For the orbit of point $P$ described by the parametric equations $x(t)=\sin(nt)$ and $y(t)=\sin(mt)$, determine $n$ and $m$ so that point $P$ is in the origin exactly twice. EDIT: I believe range of values was $-2\pi<t<2\pi$
This was a question on a test I recently had, but I had no idea how to even start to answer it. Any help would be appreciated.
Unfortunately, without the exact formulation my answer is just a hint. You know that at some time $\tau$ you have $x(\tau)=y(\tau)=0$. The solutions for these equations are $$nt=i\pi\\mt=j\pi$$with $i,j\in\mathbb Z$. One solution is obviously $t=0$, corresponding to $i=j=0$. You also know that $m=n=0$ is not a valid solution ($P$ is always at origin), but you can have any of those be $0$, if the other one is not. Without loss of generality, say $m\ne 0$. If $n=0$ all you need is that $mt$ is a multiple of $\pi$ exactly once in your time interval (minus the $0$ case). So if you are looking for a $t$ in the $(0,2\pi)$ interval, you get $m\in[1,2)$.

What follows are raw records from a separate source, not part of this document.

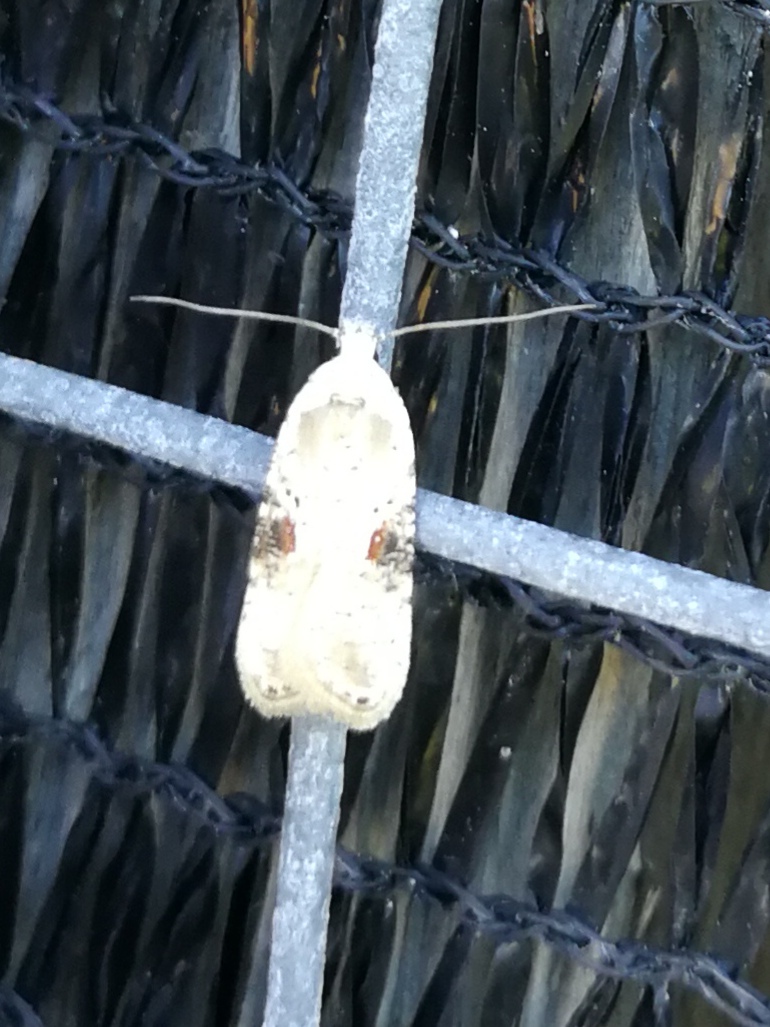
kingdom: Animalia
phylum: Arthropoda
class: Insecta
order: Lepidoptera
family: Depressariidae
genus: Agonopterix
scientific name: Agonopterix alstroemeriana
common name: Moth
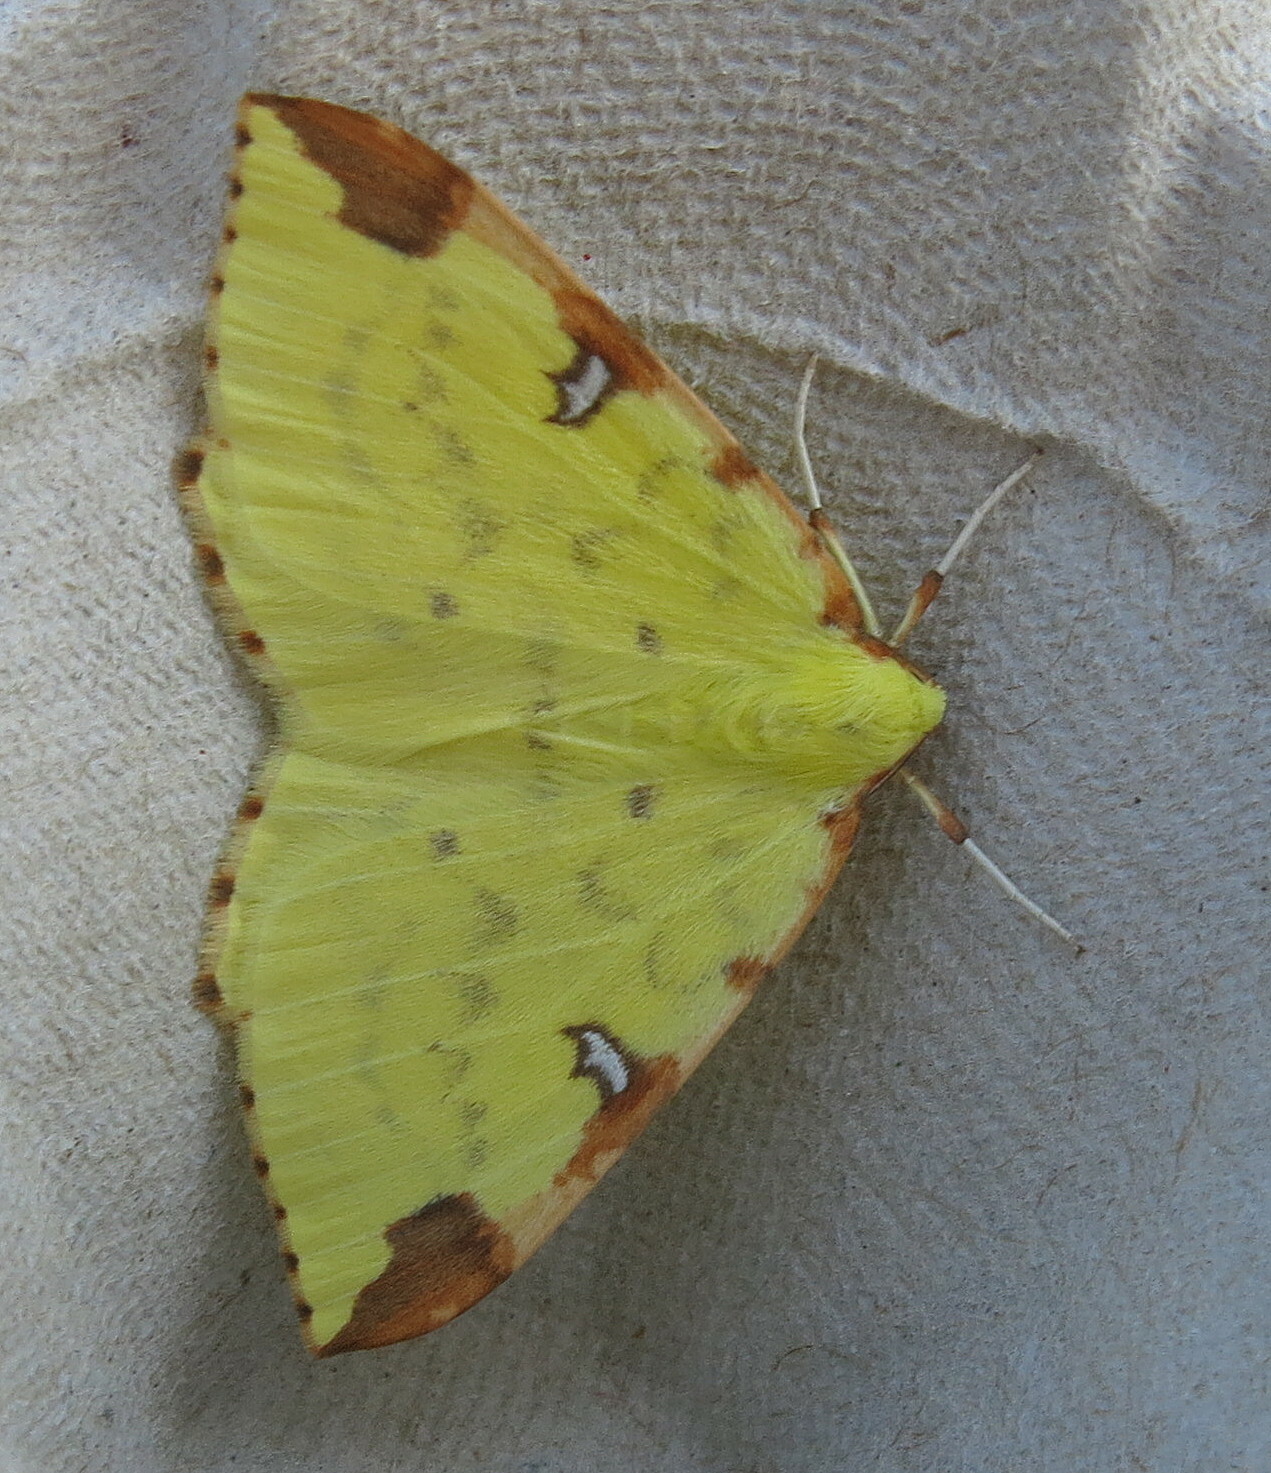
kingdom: Animalia
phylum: Arthropoda
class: Insecta
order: Lepidoptera
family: Geometridae
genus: Opisthograptis
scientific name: Opisthograptis luteolata
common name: Brimstone moth
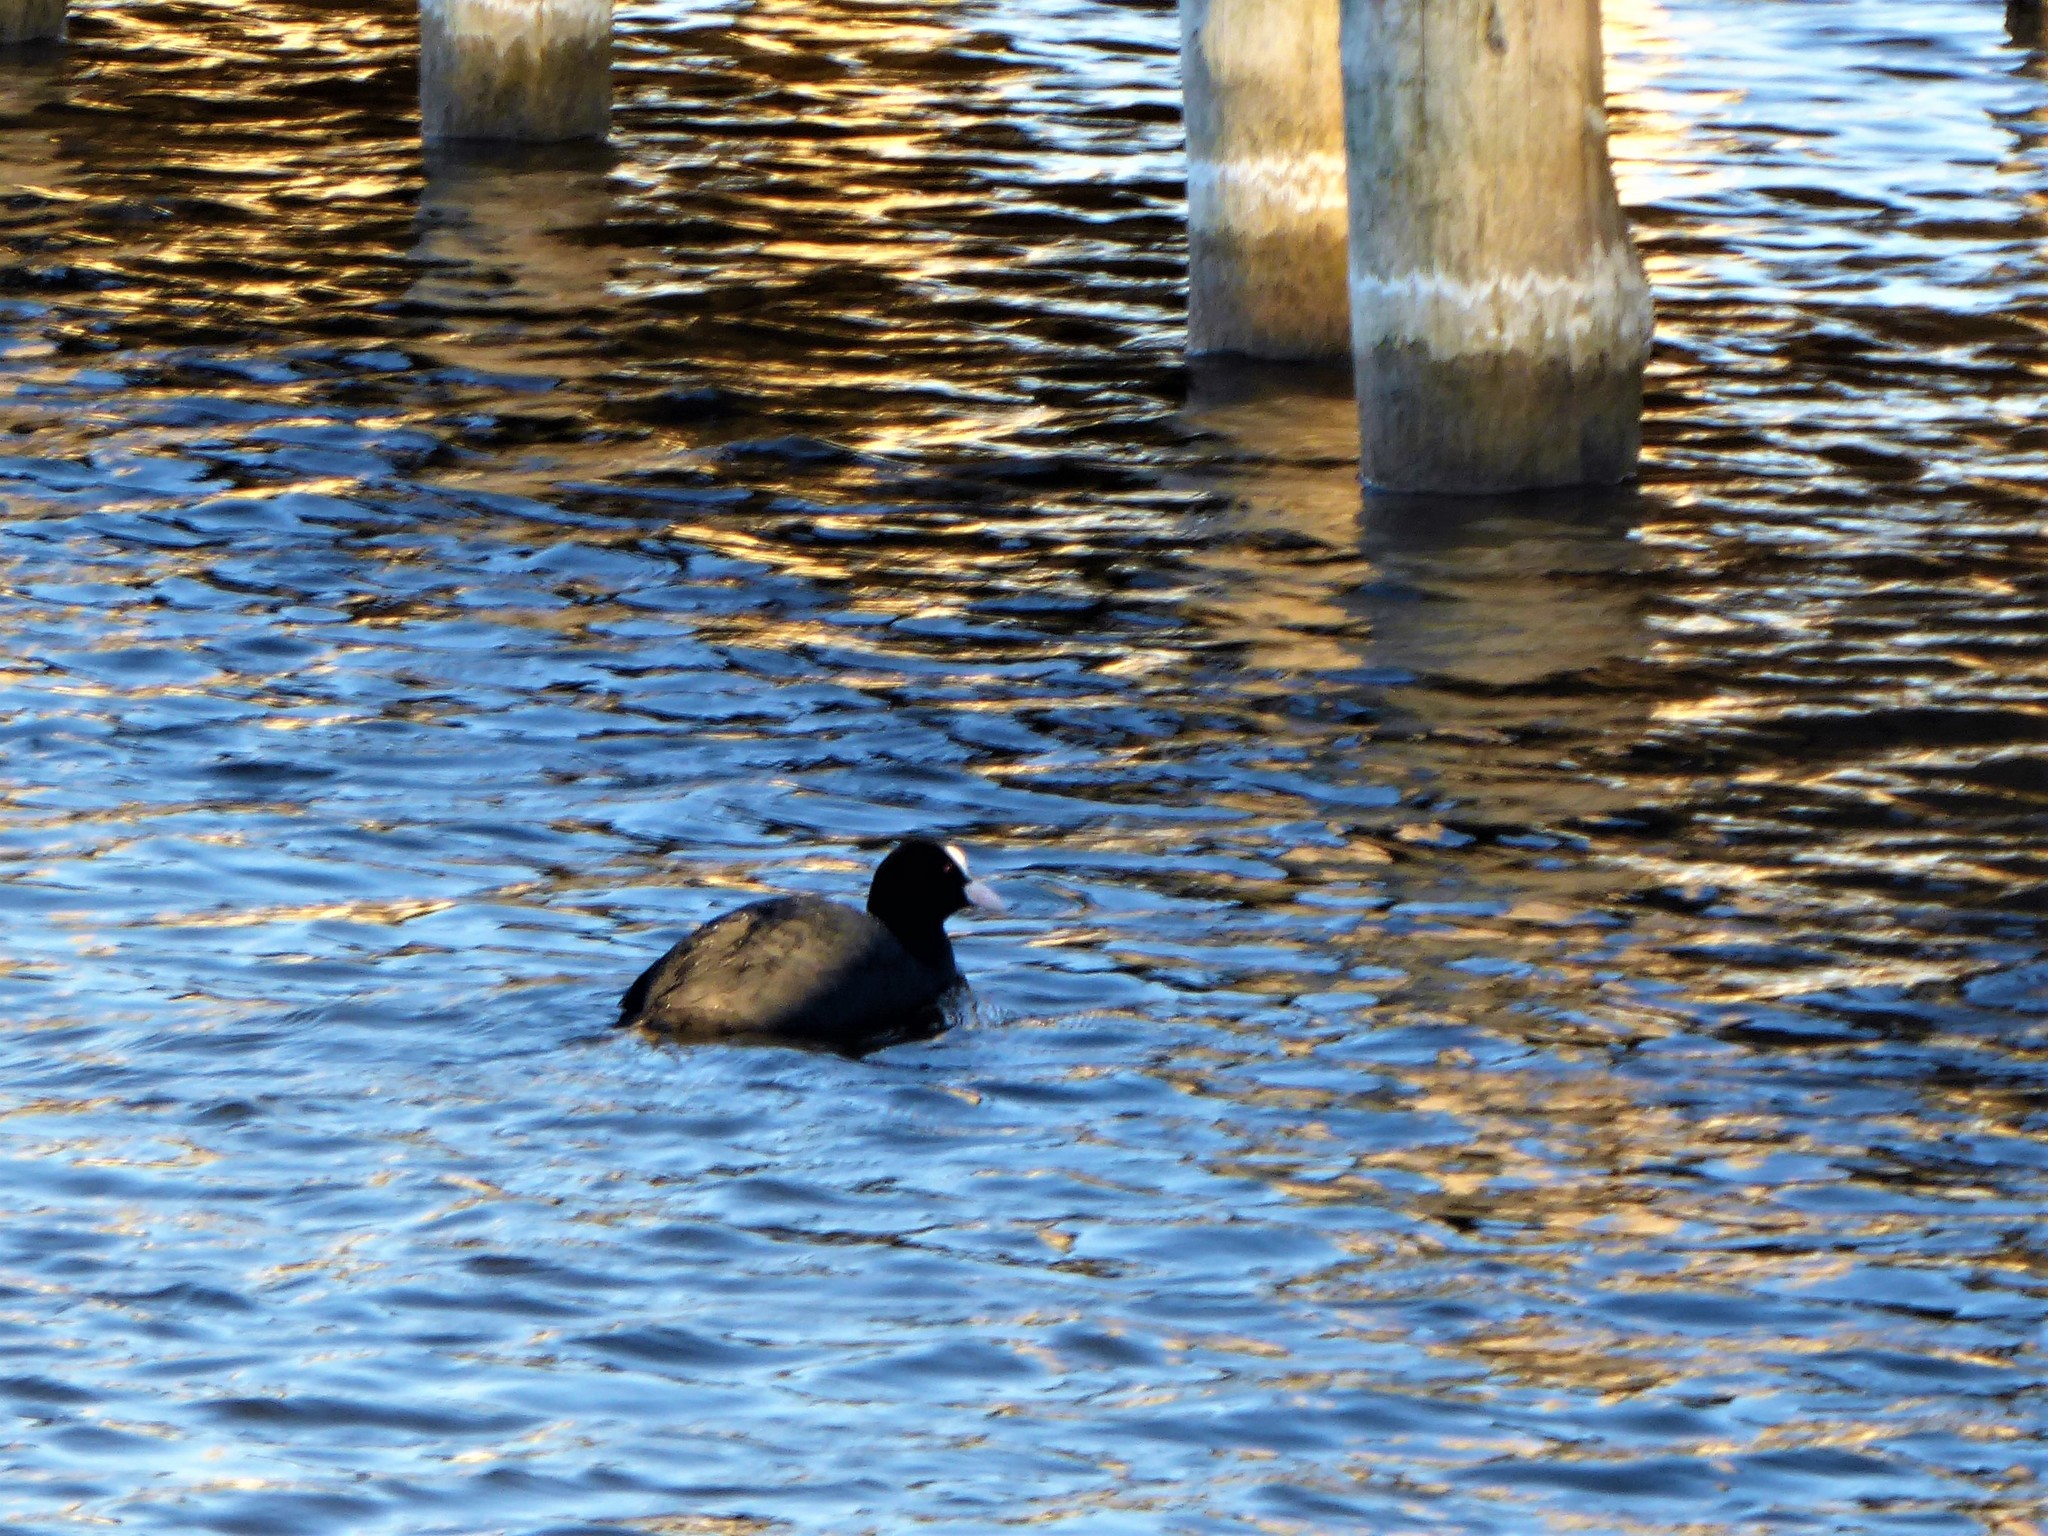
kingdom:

In case both $m$ and $n$ are non-zero, it gets a little more complicated. By dividing the above equations you get $$\frac nm=\frac ij$$but you still have the constraint of the time interval, and number of times $P$ is at origin. So you can have for example $x=0$ having a lot of solutions in the $(0,2\pi)$ interval, and similarly for $y=0$, but only one of them is common. Therefore you need to know the exact formulation of the problem to be able to make these constraints.